→ Alıntılanan bölüm

= = =

10 Mart 2016 Perşembe

Nefes Alma

Nefes hayatta kalmamızı sağlayan en temel ve doğal reflekslerimizden birisidir. Nefesi doğduğumuz günden beri hiç bir bilinçli komut olmadan alıp veririz. Ancak iş flüt çalmak için nefes almaya geldiğinde konuya gereğinden fazla karmaşık yaklaştığımızı düşünüyorum.


Flütte nefes alma, tıpkı esnemede olduğu gibidir. Omuzlar ve çene aşağıda, boğaz rahat, karnı çevreleyen kaslar rahat, hava; esneme esnasında istemsiz olarak aşağı doğru gider. Esnerken ki fiziksel durumumuzu dikkatli incelersek nefes alma ile ilgili epey bilgi sahibi olabiliriz.

= = =

→ Veri bloğu

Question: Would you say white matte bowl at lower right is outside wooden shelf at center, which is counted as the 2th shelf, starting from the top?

= = =

→ Görev listesi
(a) Nefes alma üzerine yazıya göre flütte nefes alma hangi harekete benzetiliyor?
(b) Nefes alma üzerine yazıda "Nefes hayatta kalmamızı" sözcükleriyle açılıp "bilgi sahibi olabiliriz." sözcükleriyle kapanan kısmı hiç değiştirmeden yeniden yazın.

→ Problemlerin yanıtları
(a) Flütte nefes alma, esnemeye benzetiliyor.

(b)
Nefes hayatta kalmamızı sağlayan en temel ve doğal reflekslerimizden birisidir. Nefesi doğduğumuz günden beri hiç bir bilinçli komut olmadan alıp veririz. Ancak iş flüt çalmak için nefes almaya geldiğinde konuya gereğinden fazla karmaşık yaklaştığımızı düşünüyorum.


Flütte nefes alma, tıpkı esnemede olduğu gibidir. Omuzlar ve çene aşağıda, boğaz rahat, karnı çevreleyen kaslar rahat, hava; esneme esnasında istemsiz olarak aşağı doğru gider. Esnerken ki fiziksel durumumuzu dikkatli incelersek nefes alma ile ilgili epey bilgi sahibi olabiliriz.